The biggest driver of that retreat has been spiralling long-term borrowing costs.
Confirmation that U.S. GDP growth more than doubled between through the third quarter to hit two-year highs of 4.9% shows partly why the Treasury market has been running scared for weeks – fearful the sheer strength of the expansion would prevent the Federal Reserve cutting rates for up to a year at least.
With nominal U.S. growth running at close to 8%, depending on which inflation gauge you use, the heat is impressive. Nominal U.S. growth was more than twice that of China’s during the quarter.
But with near 5% 10-year Treasury yields at least partly priced for that, the bond markets on Thursday took their cue from ebbing core PCE inflation readings in the details of the GDP report – showing a slowdown to a lower than expected 2.4% last month.
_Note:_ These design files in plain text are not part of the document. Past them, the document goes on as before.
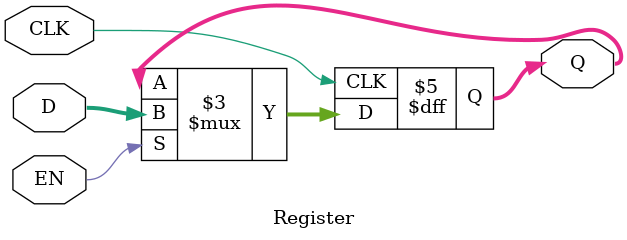
<source format=v>
`timescale 1ns / 1ps
module Register(
    input [15:0] D,
    input EN,
    output reg[15:0] Q,
	 input CLK
    );
	
	always @(posedge CLK)
		if (EN == 1)
			Q <= D;

endmodule

</source>
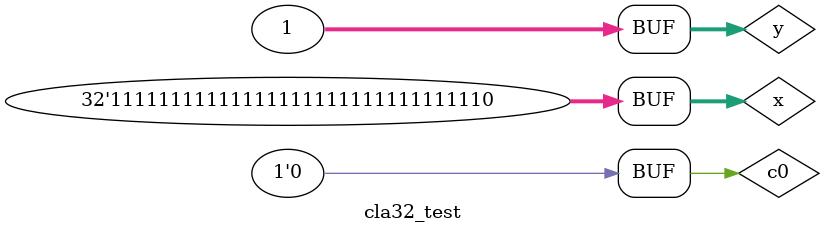
<source format=v>
`timescale 1ns / 1ps


module cla32_test;

	// Inputs
	reg [31:0] x;
	reg [31:0] y;
	reg c0;

	// Outputs
	wire [31:0] s;
	wire [7:0] c;

	// Instantiate the Unit Under Test (UUT)
	cla32 uut (
		.x(x), 
		.y(y), 
		.c0(c0), 
		.s(s), 
		.c(c)
	);

	initial begin
		// Initialize Inputs
		x = 0;
		y = 0;
		c0 = 0;

		// Wait 100 ns for global reset to finish
		#100;
      x = 32'hFFFFFFFE;
		y = 1;
		// Add stimulus here

	end
      
endmodule


</source>
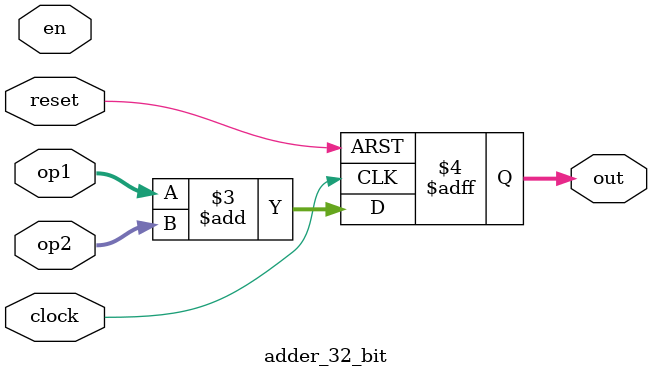
<source format=v>

module adder_32_bit(clock, en, reset, op1, op2, out);
  input clock;		       // Clock signal	
  input en;                    // Enable signal
  input reset;                 // Initial val control and reset
  input [31:0] op1;            // First 32 bit input to the adder
  input [31:0] op2;            // Second 32 bit input to the adder.
  output reg [31:0] out;

  always @(posedge clock or negedge reset) begin
    if(reset == 0) begin
      out <= 0;
    end else begin
      out = op1 + op2;
    end
  end
	


endmodule
</source>
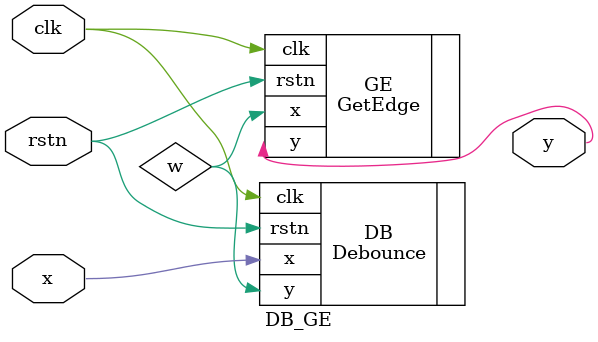
<source format=v>
`timescale 1ns / 1ps


module DB_GE(//先去抖动再取边沿
    input x, rstn, clk,
    output y
    );
    wire w;
    Debounce DB(
        .x (x),
        .clk (clk),
        .rstn (rstn),
        .y (w)
    );
    GetEdge GE(
        .x (w),
        .clk (clk),
        .rstn (rstn),
        .y (y)
    );
endmodule

</source>
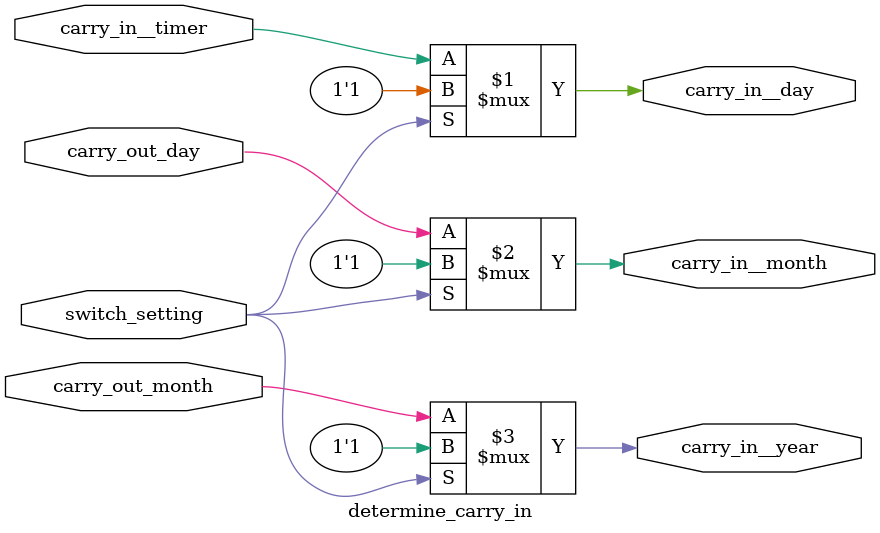
<source format=v>
module determine_carry_in(
  output carry_in__day,
  output carry_in__month,
  output carry_in__year,
  
  input  carry_in__timer,
  input  carry_out_day,
  input  carry_out_month,
  
  input  switch_setting
);

  assign carry_in__day   = (switch_setting) ? (1'b1) : (carry_in__timer);
  assign carry_in__month = (switch_setting) ? (1'b1) : (carry_out_day);
  assign carry_in__year  = (switch_setting) ? (1'b1) : (carry_out_month);
  
endmodule
</source>
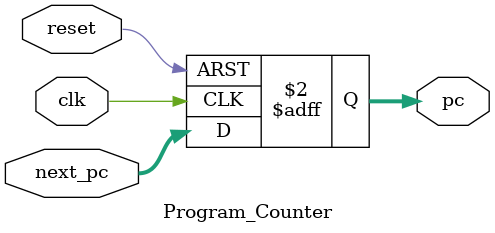
<source format=v>
module Program_Counter(
    input clk, reset,
    input [31:0] next_pc,
    output reg [31:0] pc
);
    always @(posedge clk or posedge reset) begin
        if (reset)
            pc <= 0;
        else
            pc <= next_pc;
    end
endmodule

</source>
And even the racy headline GDP growth rate was below many assumptions of a 5%-plus print.
The upshot was a 15 basis point peak-to-trough daily retreat of the 10-year yield – which has stabilised about 4.85% overnight ahead of the September monthly PCE reading later on Friday and next week’s Fed policy meeting.
That bond relief has perhaps flattered the overnight stocks bounce – although on aggregate the earnings season is pretty decent too. More than 80% of companies have beaten so far and S&P500 companies are on course for annual profit growth of 2.6% for Q3 and pencilling in some 12% earnings expansion for 2024.